Natural Language Processing
Instructor: Mohammad Hossein Rohban | Certificate: Official (bilingual) |
Term: Summer 2025 | Prerequisite: Deep Learning |
Schedule: Tuesday and Thursday 17:00-18:30 | Online Class: Online Class |
General Objective
Natural Language Processing is one of the most important branches of artificial intelligence. Its goal is to create an interaction channel between humans and machines through natural human language. This course introduces fundamental NLP concepts and basic methods for solving related problems, while also covering some state-of-the-art approaches.
Topics
- Course Introduction and Objectives (1 session)
- Overview of course content and syllabus
- Introduction to Natural Language Processing (1 session)

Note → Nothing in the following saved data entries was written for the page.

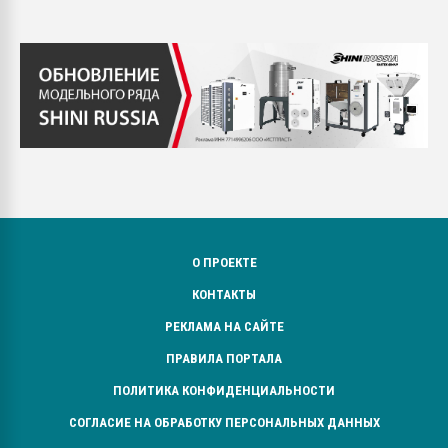
О ПРОЕКТЕ
КОНТАКТЫ
РЕКЛАМА НА САЙТЕ
ПРАВИЛА ПОРТАЛА
ПОЛИТИКА КОНФИДЕНЦИАЛЬНОСТИ
СОГЛАСИЕ НА ОБРАБОТКУ ПЕРСОНАЛЬНЫХ ДАННЫХ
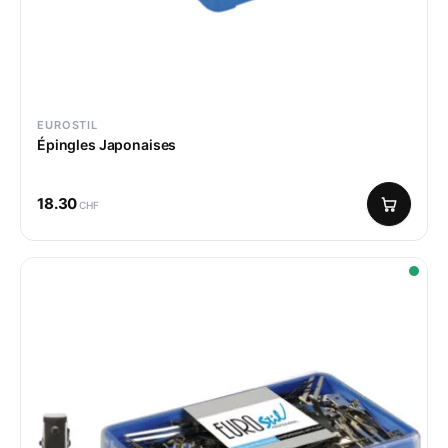
EUROSTIL
Épingles Japonaises
18.30
CHF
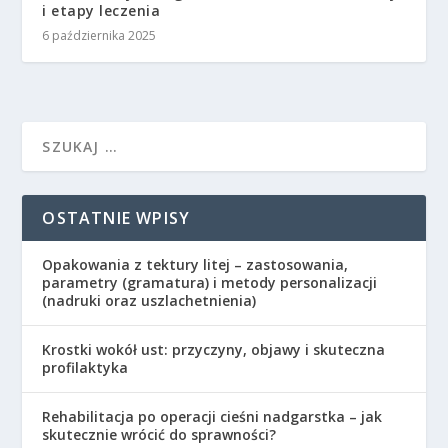
i etapy leczenia
6 października 2025
OSTATNIE WPISY
Opakowania z tektury litej – zastosowania,
parametry (gramatura) i metody personalizacji
(nadruki oraz uszlachetnienia)
Krostki wokół ust: przyczyny, objawy i skuteczna
profilaktyka
Rehabilitacja po operacji cieśni nadgarstka – jak
skutecznie wrócić do sprawności?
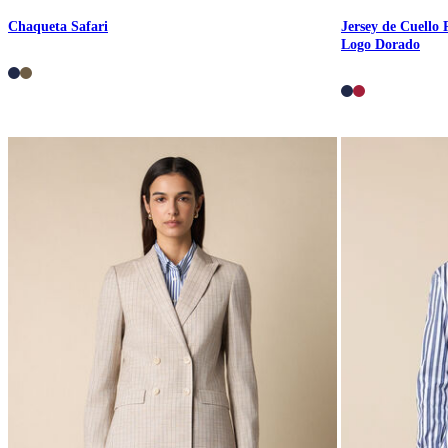
Chaqueta Safari
Jersey de Cuello
Logo Dorado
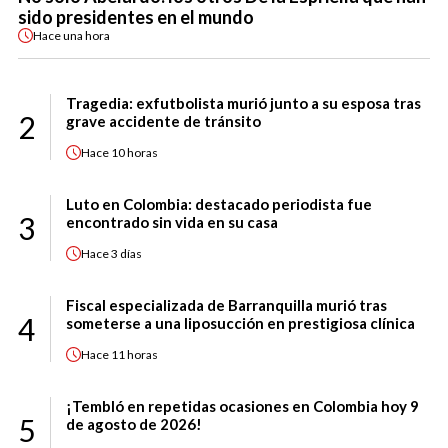
sido presidentes en el mundo
Hace
una hora
Tragedia: exfutbolista murió junto a su esposa tras
2
grave accidente de tránsito
Hace
10 horas
Luto en Colombia: destacado periodista fue
3
encontrado sin vida en su casa
Hace
3 días
Fiscal especializada de Barranquilla murió tras
4
someterse a una liposucción en prestigiosa clínica
Hace
11 horas
¡Tembló en repetidas ocasiones en Colombia hoy 9
5
de agosto de 2026!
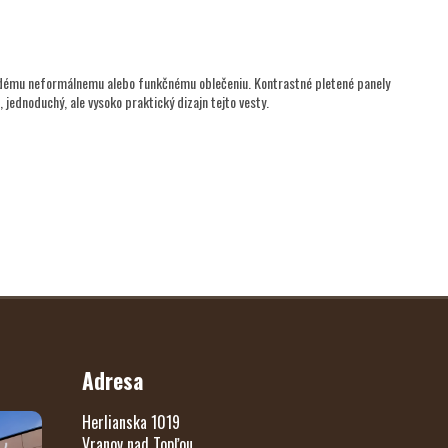
aždému neformálnemu alebo funkčnému oblečeniu. Kontrastné pletené panely
 jednoduchý, ale vysoko praktický dizajn tejto vesty.
Adresa
Herlianska 1019
Vranov nad Topľou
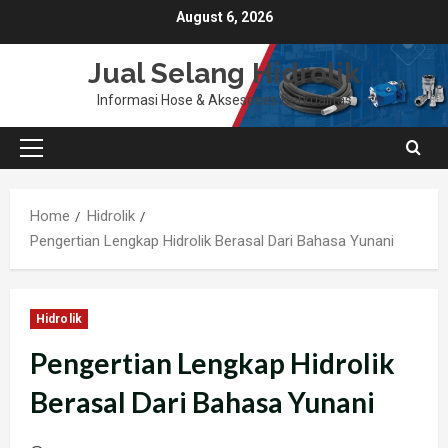
Skip
August 6, 2026
to
content
Jual Selang Hidrolik
Informasi Hose & Aksesories Berkualitas
Primary
Menu
Home
Hidrolik
Pengertian Lengkap Hidrolik Berasal Dari Bahasa Yunani
Hidrolik
Pengertian Lengkap Hidrolik
Berasal Dari Bahasa Yunani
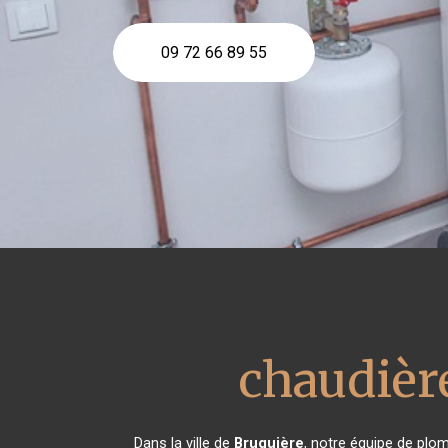
09 72 66 89 55
chaudière
Dans la ville de
Bruguière
, notre équipe de plom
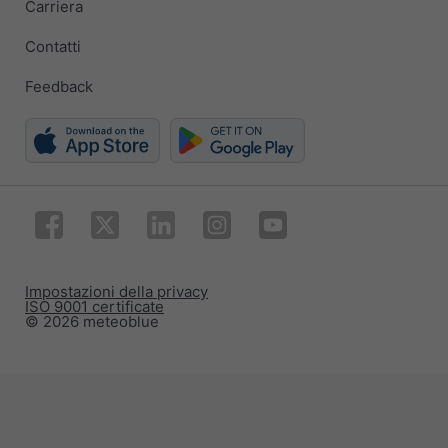
Carriera
Contatti
Feedback
Impostazioni della privacy
ISO 9001 certificate
© 2026 meteoblue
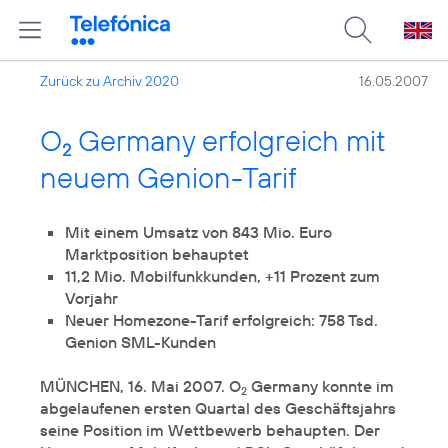
Zurück zu Archiv 2020
16.05.2007
O
Germany erfolgreich mit
2
neuem Genion-Tarif
Mit einem Umsatz von 843 Mio. Euro
Marktposition behauptet
11,2 Mio. Mobilfunkkunden, +11 Prozent zum
Vorjahr
Neuer Homezone-Tarif erfolgreich: 758 Tsd.
Genion SML-Kunden
MÜNCHEN, 16. Mai 2007. O
Germany konnte im
2
abgelaufenen ersten Quartal des Geschäftsjahrs
seine Position im Wettbewerb behaupten. Der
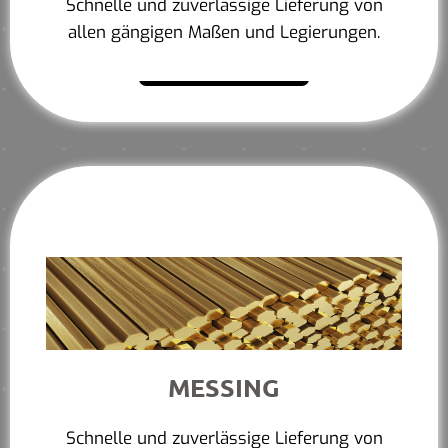
Schnelle und zuverlässige Lieferung von
allen gängigen Maßen und Legierungen.
Mehr erfahren
MESSING
Schnelle und zuverlässige Lieferung von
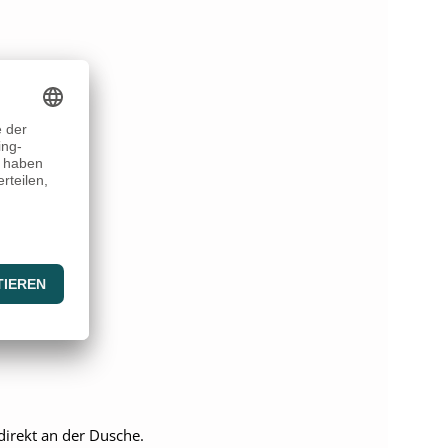
direkt an der Dusche.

- NLP overview, brief history, key problems and challenges
- Text Preprocessing Methods (2 sessions)
- Regular expressions, tokenization, normalization, stemming/lemmatization, sentence boundary detection, MED distance calculation
- Language Models (2 sessions)
- Basic language modeling, n-grams, perplexity, smoothing techniques
- Basic Text Classification Methods (3 sessions)
- Classification concepts, feature extraction, simple classifiers, logistic regression for classification, extending logistic regression to neural networks
- Basic Text Clustering Methods (2 sessions)
- Clustering concepts, k-means and mixture models
- Word Representations (4 sessions)
- Word representation methods: basic approaches, linear algebra-based methods, neural network-based methods, challenges and solutions, context-based representations (basic introduction)
- Machine Translation (4 sessions)
- Traditional machine translation models, IBM models, phrase-based models
- Recurrent Neural Networks and Attention Models (3 sessions)
- Simple RNNs and popular architectures (LSTM, GRU), modern machine translation models, attention mechanisms
- Parsing in NLP (3 sessions)
- Semantic and syntactic parsing types
- Basic parsing models
- Other NLP Applications (3 sessions)
- Additional NLP tasks: information extraction, summarization, POS tagging, etc.
Assessment
- Practical Assignments and Final Seminar: 30%
- Midterm Exam: 20%
- Final Exam: 30%
- Final Project: 20%
References
- Dan Jurafsky and James H. Martin. Speech and Language Processing (3rd ed. Draft), 2023.
- Manning and Schuetze, Foundations of Statistical Natural Language Processing, 1999.
- Yoav Goldberg. A Primer on Neural Network Models for Natural Language Processing, 2015.
- Ian Goodfellow, Yoshua Bengio, and Aaron Courville. Deep Learning, 2016.